• Task prompt: Please report every line of the listing below that has the word "durabilité" in it.

• The data:

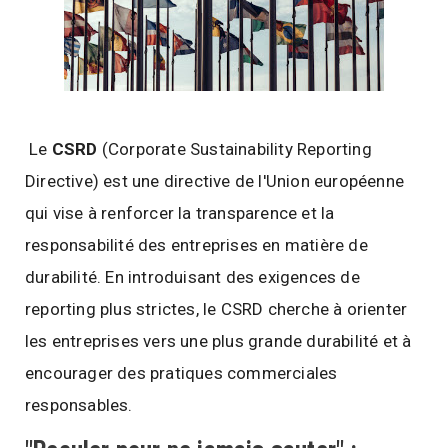
Le
CSRD
(Corporate Sustainability Reporting
Directive) est une directive de l'Union européenne
qui vise à renforcer la transparence et la
responsabilité des entreprises en matière de
durabilité. En introduisant des exigences de
reporting plus strictes, le CSRD cherche à orienter
les entreprises vers une plus grande durabilité et à
encourager des pratiques commerciales
responsables.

• Result for this exercise:
durabilité. En introduisant des exigences de
les entreprises vers une plus grande durabilité et à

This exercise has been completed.